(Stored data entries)
►

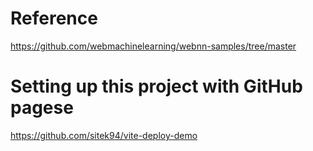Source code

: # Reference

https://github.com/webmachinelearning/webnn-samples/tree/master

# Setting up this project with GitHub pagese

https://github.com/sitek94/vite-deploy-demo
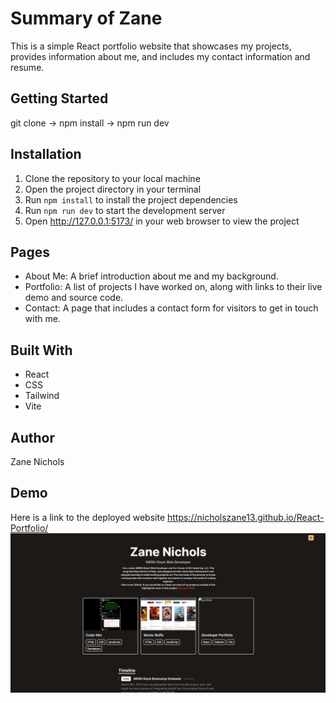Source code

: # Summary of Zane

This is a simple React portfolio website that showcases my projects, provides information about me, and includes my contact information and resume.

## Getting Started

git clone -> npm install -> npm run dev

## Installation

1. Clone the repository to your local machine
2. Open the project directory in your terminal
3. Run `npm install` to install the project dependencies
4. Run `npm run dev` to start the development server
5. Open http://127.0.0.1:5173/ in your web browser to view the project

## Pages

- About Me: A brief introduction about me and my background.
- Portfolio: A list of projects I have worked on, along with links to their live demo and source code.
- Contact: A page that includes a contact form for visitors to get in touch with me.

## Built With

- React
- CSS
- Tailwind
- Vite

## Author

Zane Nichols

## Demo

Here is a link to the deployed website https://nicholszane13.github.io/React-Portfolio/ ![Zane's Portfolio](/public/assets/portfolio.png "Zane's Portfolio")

◄
►

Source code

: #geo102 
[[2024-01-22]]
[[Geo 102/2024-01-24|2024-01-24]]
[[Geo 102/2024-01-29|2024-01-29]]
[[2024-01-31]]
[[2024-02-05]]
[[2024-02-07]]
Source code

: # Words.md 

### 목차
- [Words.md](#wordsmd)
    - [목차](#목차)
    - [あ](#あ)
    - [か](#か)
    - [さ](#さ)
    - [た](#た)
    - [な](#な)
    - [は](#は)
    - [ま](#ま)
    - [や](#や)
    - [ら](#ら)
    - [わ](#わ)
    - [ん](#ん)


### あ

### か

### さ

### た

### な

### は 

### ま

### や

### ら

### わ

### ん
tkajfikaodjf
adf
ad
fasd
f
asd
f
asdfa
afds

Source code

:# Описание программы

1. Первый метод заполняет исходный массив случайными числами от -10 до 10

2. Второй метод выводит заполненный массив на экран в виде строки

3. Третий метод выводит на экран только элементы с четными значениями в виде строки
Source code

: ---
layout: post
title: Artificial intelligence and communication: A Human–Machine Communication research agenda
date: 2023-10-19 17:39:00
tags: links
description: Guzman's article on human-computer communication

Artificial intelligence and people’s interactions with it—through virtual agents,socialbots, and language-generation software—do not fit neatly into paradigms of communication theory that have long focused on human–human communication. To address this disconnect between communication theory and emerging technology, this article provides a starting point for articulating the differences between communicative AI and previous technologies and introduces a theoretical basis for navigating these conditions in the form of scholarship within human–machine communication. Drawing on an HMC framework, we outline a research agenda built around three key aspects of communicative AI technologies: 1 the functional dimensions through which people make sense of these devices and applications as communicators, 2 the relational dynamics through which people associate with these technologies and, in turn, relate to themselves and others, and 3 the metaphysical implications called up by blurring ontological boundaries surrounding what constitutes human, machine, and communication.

◄
►

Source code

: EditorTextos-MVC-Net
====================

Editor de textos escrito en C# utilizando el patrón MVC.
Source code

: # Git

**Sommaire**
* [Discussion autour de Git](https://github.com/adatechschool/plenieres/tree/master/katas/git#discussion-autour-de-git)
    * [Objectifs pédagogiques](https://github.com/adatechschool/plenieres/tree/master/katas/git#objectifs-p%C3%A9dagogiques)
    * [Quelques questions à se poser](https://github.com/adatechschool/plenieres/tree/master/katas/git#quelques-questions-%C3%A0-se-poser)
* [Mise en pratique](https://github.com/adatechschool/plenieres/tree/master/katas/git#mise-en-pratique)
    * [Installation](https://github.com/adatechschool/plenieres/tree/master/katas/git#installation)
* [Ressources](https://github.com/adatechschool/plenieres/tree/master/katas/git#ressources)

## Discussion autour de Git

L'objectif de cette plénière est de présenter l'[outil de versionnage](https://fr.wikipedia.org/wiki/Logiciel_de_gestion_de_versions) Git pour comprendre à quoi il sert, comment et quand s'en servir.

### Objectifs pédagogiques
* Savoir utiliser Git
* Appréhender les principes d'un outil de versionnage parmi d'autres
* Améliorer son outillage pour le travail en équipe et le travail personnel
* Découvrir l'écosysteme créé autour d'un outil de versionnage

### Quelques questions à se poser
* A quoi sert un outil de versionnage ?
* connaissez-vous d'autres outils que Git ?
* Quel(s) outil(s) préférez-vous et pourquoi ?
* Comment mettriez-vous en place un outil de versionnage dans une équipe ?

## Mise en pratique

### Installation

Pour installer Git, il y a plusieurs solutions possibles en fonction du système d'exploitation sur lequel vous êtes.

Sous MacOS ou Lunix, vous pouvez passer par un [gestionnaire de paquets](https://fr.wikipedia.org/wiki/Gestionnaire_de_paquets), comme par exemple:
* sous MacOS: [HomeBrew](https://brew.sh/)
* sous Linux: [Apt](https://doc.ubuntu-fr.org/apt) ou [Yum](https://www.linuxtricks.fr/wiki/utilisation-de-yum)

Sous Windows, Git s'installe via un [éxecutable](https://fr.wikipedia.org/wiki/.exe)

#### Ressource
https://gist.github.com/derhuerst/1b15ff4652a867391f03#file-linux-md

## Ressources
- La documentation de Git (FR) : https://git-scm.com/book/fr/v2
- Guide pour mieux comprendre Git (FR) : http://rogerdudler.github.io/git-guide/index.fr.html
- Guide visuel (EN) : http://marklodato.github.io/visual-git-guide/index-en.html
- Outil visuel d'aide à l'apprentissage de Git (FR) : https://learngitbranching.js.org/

◄

INSTRUCTIONS FOR THE TASK: An exact, complete copy of the lines above from the one with "le travail personnel" through the one with "une équipe ?" is the whole answer.

RESULT OF THE TASK:
* Améliorer son outillage pour le travail en équipe et le travail personnel
* Découvrir l'écosysteme créé autour d'un outil de versionnage

### Quelques questions à se poser
* A quoi sert un outil de versionnage ?
* connaissez-vous d'autres outils que Git ?
* Quel(s) outil(s) préférez-vous et pourquoi ?
* Comment mettriez-vous en place un outil de versionnage dans une équipe ?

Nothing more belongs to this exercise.